Depuis 2002, l'Institut Montaigne souhaite placer la démarche qualité au coeur du système de soins. Il vient de publier une note intitulée "Réussir le DMP", dans laquelle il formule cinq propositions pour réussir cette relance délicate. Améliorer la qualité des soins, assurer leur continuité entre les professionnels de santé, faciliter le partage d'informations dans le respect de la vie privée de chacun, éviter les actes redondants : tels sont les espoirs fondés sur le DMP pour une meilleure qualité des soins et une plus grande maîtrise des dépenses de santé. En 2004, Philippe Douste-Blazy, alors ministre de la Santé, annonçait des gains de l'ordre de 3,5 milliards d'euros.

Ce chiffre a vite été revu à la baisse et, lors de l'annonce de la relance en avril 2009, le ministère de la Santé s'est bien gardé d'avancer un chiffre précis. Si les gains doivent encore être précisément chiffrés, la réussite du DMP aura un coût. Or le budget annonce est de l'ordre de 90 millions d'euros pour 2010. Un chiffre presque dérisoire rapporté aux 12 milliards de livres investis par la Grande-Bretagne pour l'informatisation de son système de santé national, projet qui a largement dépassé le cadre du simple dossier patient numérisé.

Relancer avec succès le DMP constitue un véritable défi. Susciter l'intérêt des patients et mobiliser les professionnels de santé n'est pas si simple. Depuis 2004, les attentes ont évolué et de nombreux dossiers médicaux informatisés issus d'expérimentations locales innovantes ont vu le jour, alors que les pouvoirs publics retardaient sans cesse le lancement national. Il faut éviter un DMP cloisonné et non "communiquant" qui ne prendrait pas en compte ces innovations locales et les multiples logiciels déjà utilisés par les professionnels de santé. Les Suédois l'ont bien compris et leur stratégie nationale en matière d'e-santé a été élaborée en concertation avec l'ensemble des professionnels de santé. Le dossier médical électronique suédois est déjà opérationnel et les différents systèmes existants peuvent se connecter aisément au dossier médical national. Les patients doivent être placés au cœur de la stratégie de déploiement du DMP qui ne saurait être un simple carnet de santé informatisé se contentant de stocker des données peu lisibles sans offrir une interface intelligible pour les patients.

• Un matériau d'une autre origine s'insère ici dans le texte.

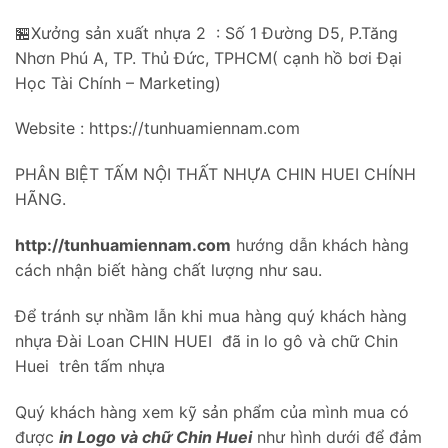
🏪Xưởng sản xuất nhựa 2 : Số 1 Đường D5, P.Tăng
Nhơn Phú A, TP. Thủ Đức, TPHCM( cạnh hồ bơi Đại
Học Tài Chính – Marketing)
Website : https://tunhuamiennam.com
PHÂN BIỆT TẤM NỘI THẤT NHỰA CHIN HUEI CHÍNH
HÃNG.
http://tunhuamiennam.com
hướng dẫn khách hàng
cách nhận biết hàng chất lượng như sau.
Để tránh sự nhầm lẫn khi mua hàng quý khách hàng
nhựa Đài Loan CHIN HUEI đã in lo gô và chữ Chin
Huei trên tấm nhựa
Quý khách hàng xem kỹ sản phẩm của mình mua có
được
in Logo và chữ Chin Huei
như hình dưới để đảm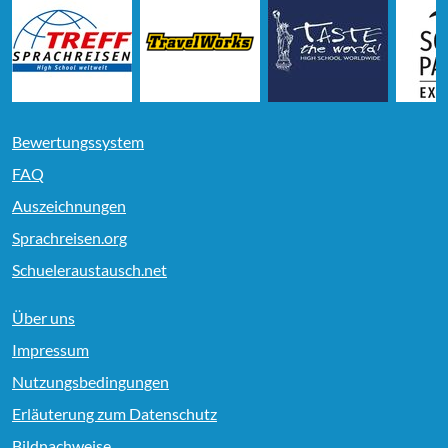
Bewertungssystem
FAQ
Auszeichnungen
Sprachreisen.org
Schueleraustausch.net
Über uns
Impressum
Nutzungsbedingungen
Erläuterung zum Datenschutz
Bildnachweise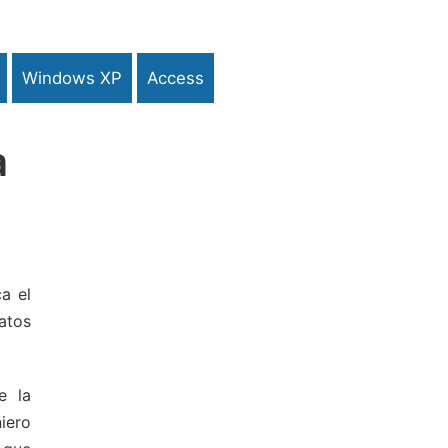
Windows XP
Access
a
ca el
atos
e la
iero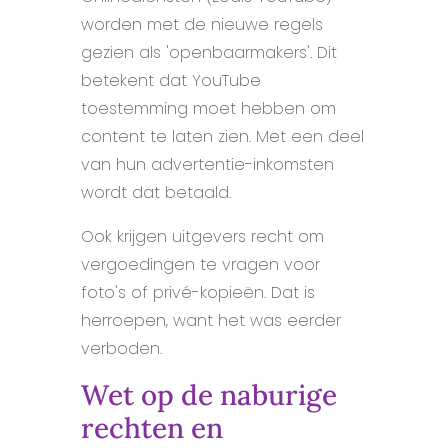
worden met de nieuwe regels
gezien als 'openbaarmakers'. Dit
betekent dat YouTube
toestemming moet hebben om
content te laten zien. Met een deel
van hun advertentie-inkomsten
wordt dat betaald.
Ook krijgen uitgevers recht om
vergoedingen te vragen voor
foto's of privé-kopieën. Dat is
herroepen, want het was eerder
verboden.
Wet op de naburige
rechten en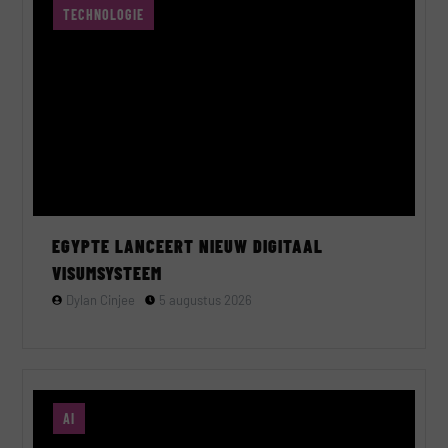
TECHNOLOGIE
EGYPTE LANCEERT NIEUW DIGITAAL
VISUMSYSTEEM
Dylan Cinjee
5 augustus 2026
AI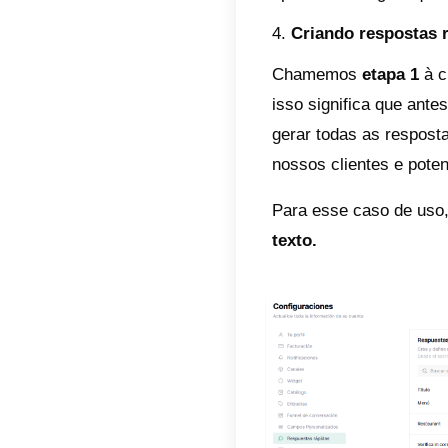
conta 
intera
que vo
Isso si
para q
agregu
Faça 
Passos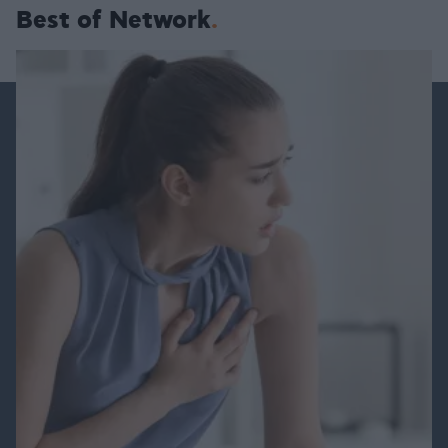
Best of Network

Des incitations financières peuvent être envisagées par les groupes de prévoyance, les mutuelles et les compagnies d'assurances afin d'encourager les patients à utiliser le DMP. Ils auraient tout à y gagner, car un DMP dûment renseigné diminuera considérablement les actes redondants et évitera nombre d'accidents iatrogènes. Pour encourager les médecins, on peut imaginer des incitations financières inspirées des contrats d'amélioration des pratiques individuelles (CAPI).

Certains assurés sociaux devraient d'ailleurs être ciblés prioritairement : avant d'étendre le DMP, les sept millions de personnes atteintes d'affections longue durée (ou ALD, tels le diabète, le cancer ou l'hypertension) ainsi que celles en situation de dépendance devraient se voir attribuer en priorité un DMP. Ces patients sont déjà sensibilisés à la nécessité d'un suivi multidisciplinaire et les professionnels de santé qui les suivent travaillent en concertation et sont demandeurs d'un meilleur partage de l'information. Commencer par ces populations n'exclut pas de sensibiliser tous nos concitoyens. Depuis l'annonce de 2004, l'information sur le DMP est peu lisible. Une campagne d'information doit être envisagée au plus vite afin de susciter l'intérêt des usagers et de les préparer à l'arrivée de ce nouvel outil. Le DMP est une excellente idée : ne la gâchons pas.